3.3 Meaning of control or direction

(1) The term “control or direction” is not defined in Canadian securities legislation except in Québec, where the Securities Act (Québec), in sections 90, 91 and 92, defines the concept of control and deems situations where a person has control over securities. For purposes of the Instrument, a person will generally have control or direction over securities if the person, directly or indirectly, through any contract, arrangement, understanding or relationship or otherwise has or shares

(a) voting power, which includes the power to vote, or to direct the voting of, such securities and/or

(b) investment power, which includes the power to acquire or dispose, or to direct the acquisition or disposition of such securities.

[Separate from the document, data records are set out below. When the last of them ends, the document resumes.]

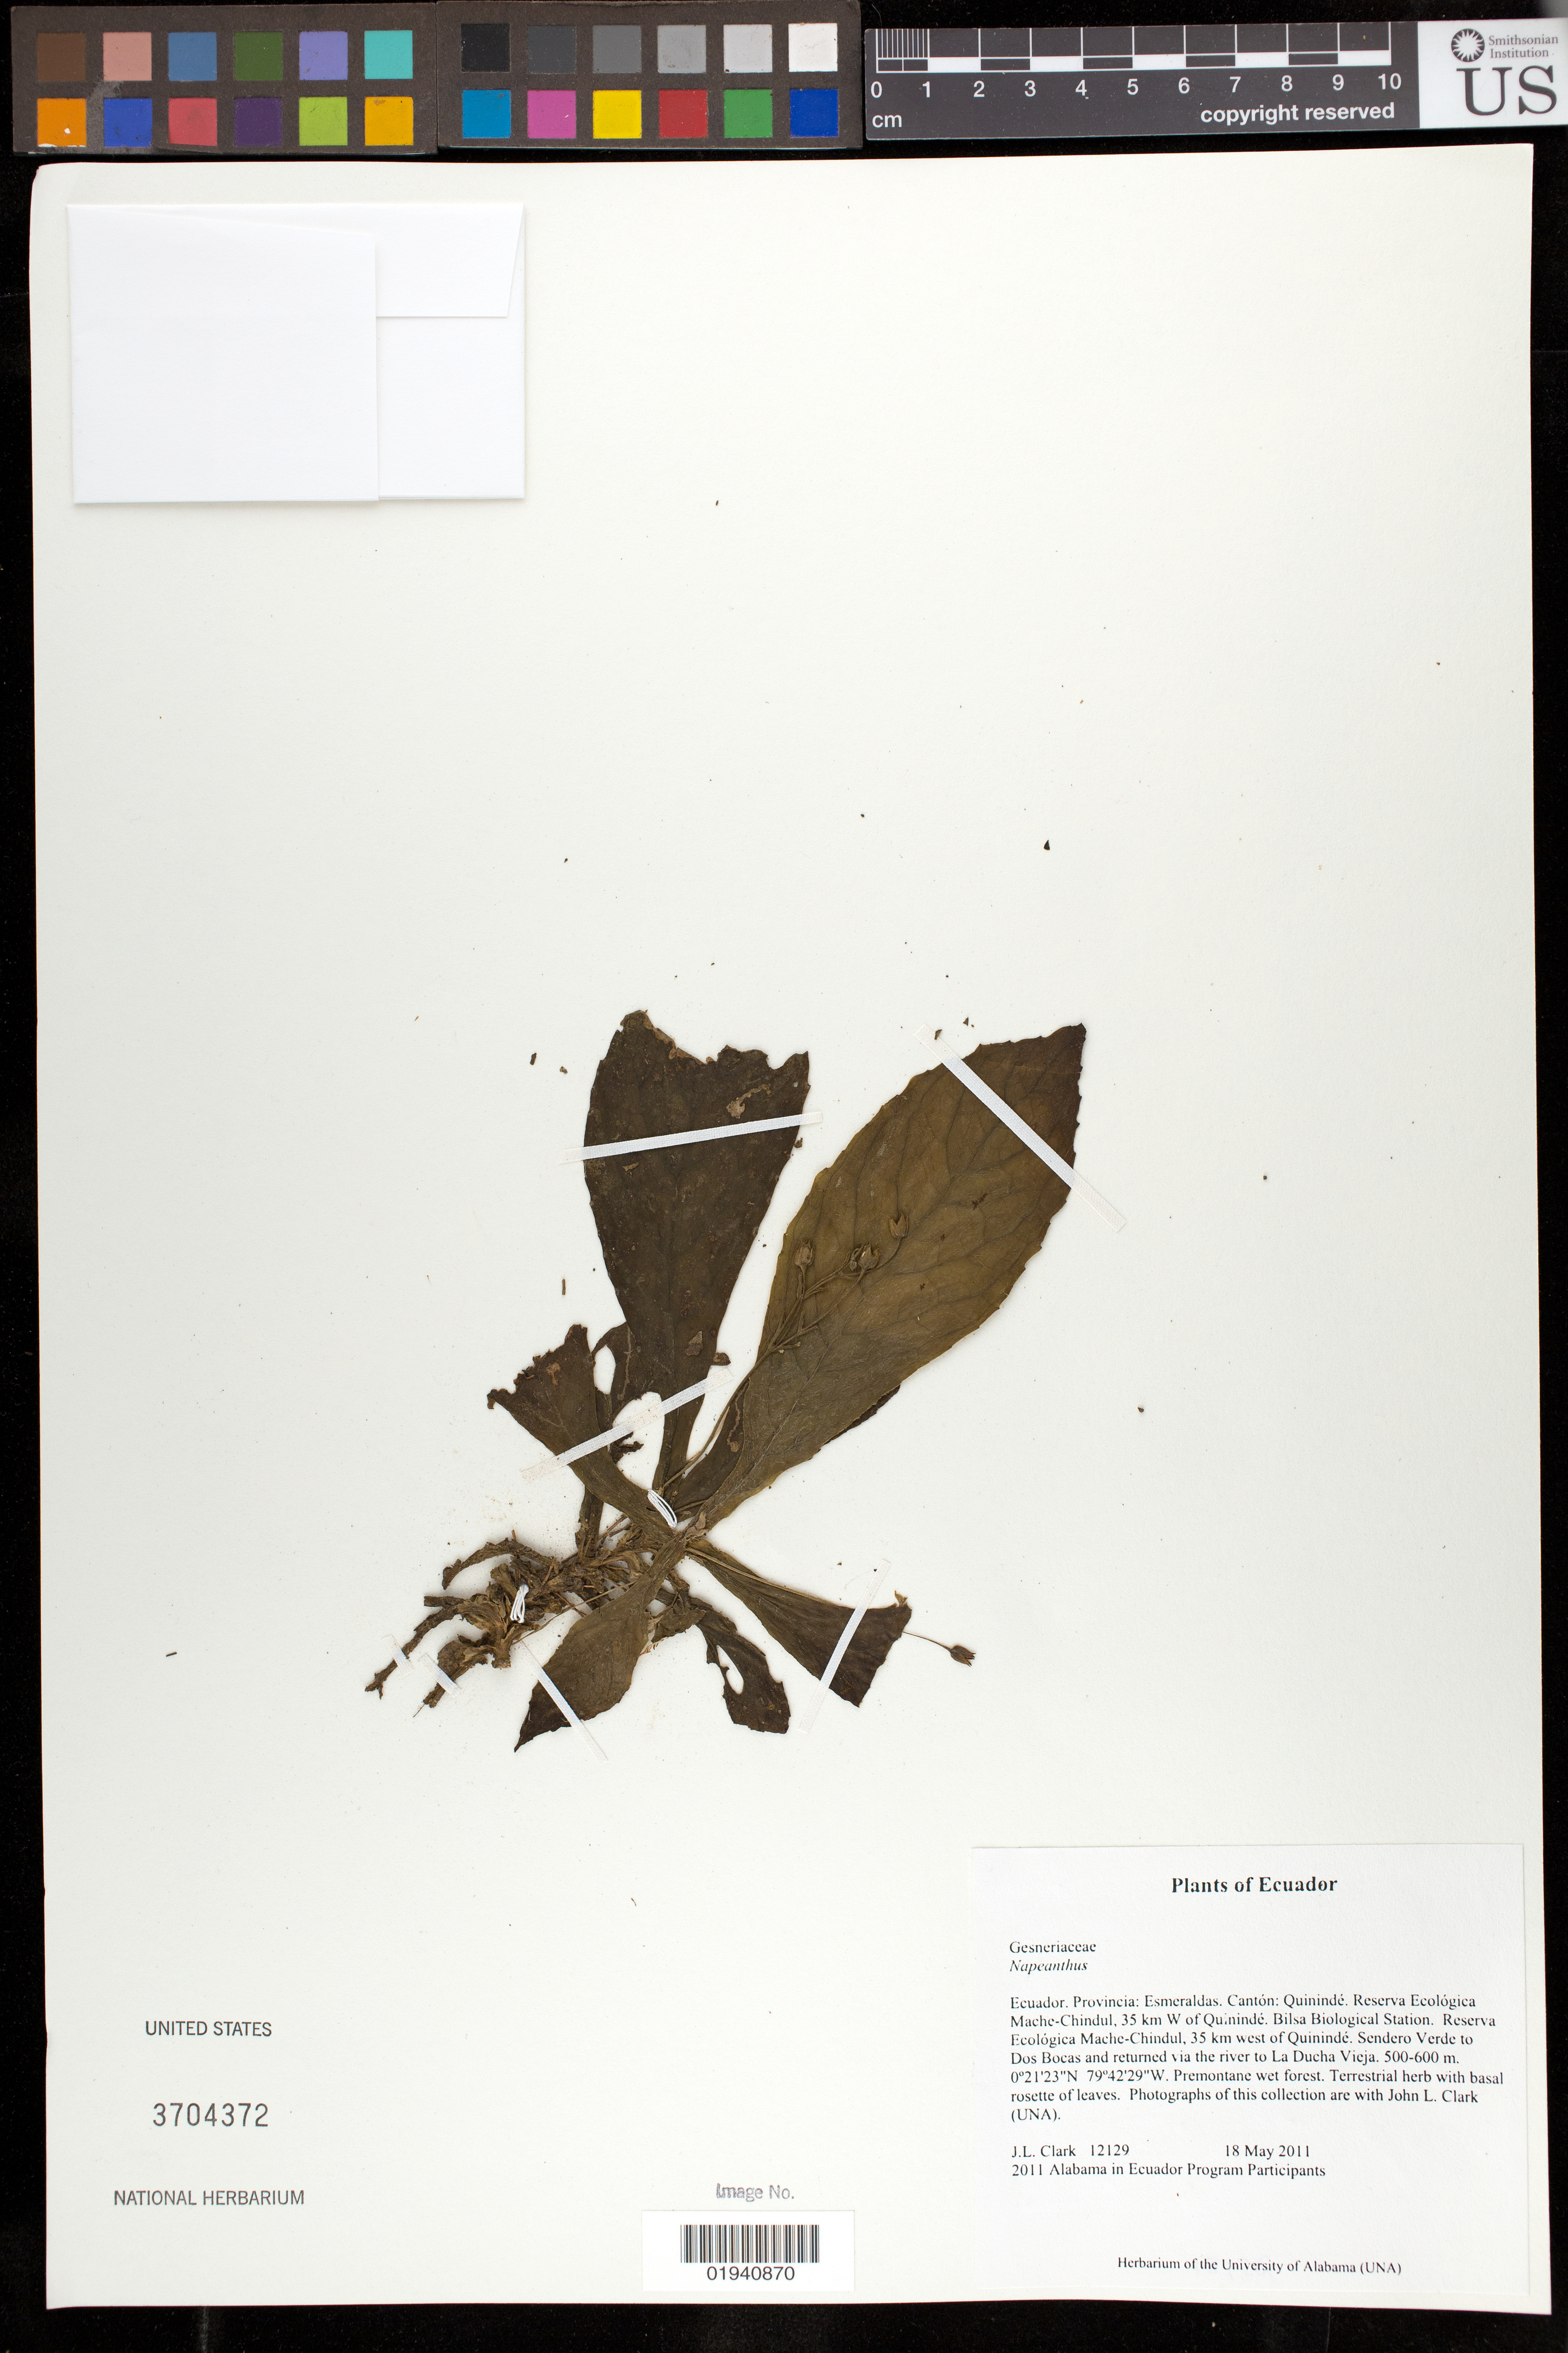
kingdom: Plantae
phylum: Tracheophyta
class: Magnoliopsida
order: Lamiales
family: Gesneriaceae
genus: Napeanthus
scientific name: Napeanthus sp.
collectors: J. L. Clark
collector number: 12129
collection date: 2011-05-18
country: Ecuador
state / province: Esmeraldas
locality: Canton: Quininde, Reserva Ecologica Mache-Chindul, 35 km W of Quininde. Bilsa Biological Station. Sendero Verde to Dos Bocas and returned via the river to La Ducha Vieja.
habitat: Premontane wet forest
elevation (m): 500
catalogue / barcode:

(2) A reporting insider may have or share control or direction over securities through a power of attorney, a grant of limited trading authority, or a management agreement. This would also include a situation where a reporting insider acts as a trustee for an estate (or in Québec as a liquidator) or other trust in which securities of the reporting insider’s issuer are included within the assets of the trust. This may also be the case if a spouse (or any other person related to the reporting insider) owns the securities or acts as trustee, but the reporting insider has or shares control or direction over the securities held in trust. In addition, this may be the case where the reporting insider is an officer or director of another issuer that owns securities of the reporting insider’s issuer and the reporting insider is able to influence the investment or voting decisions of the issuer.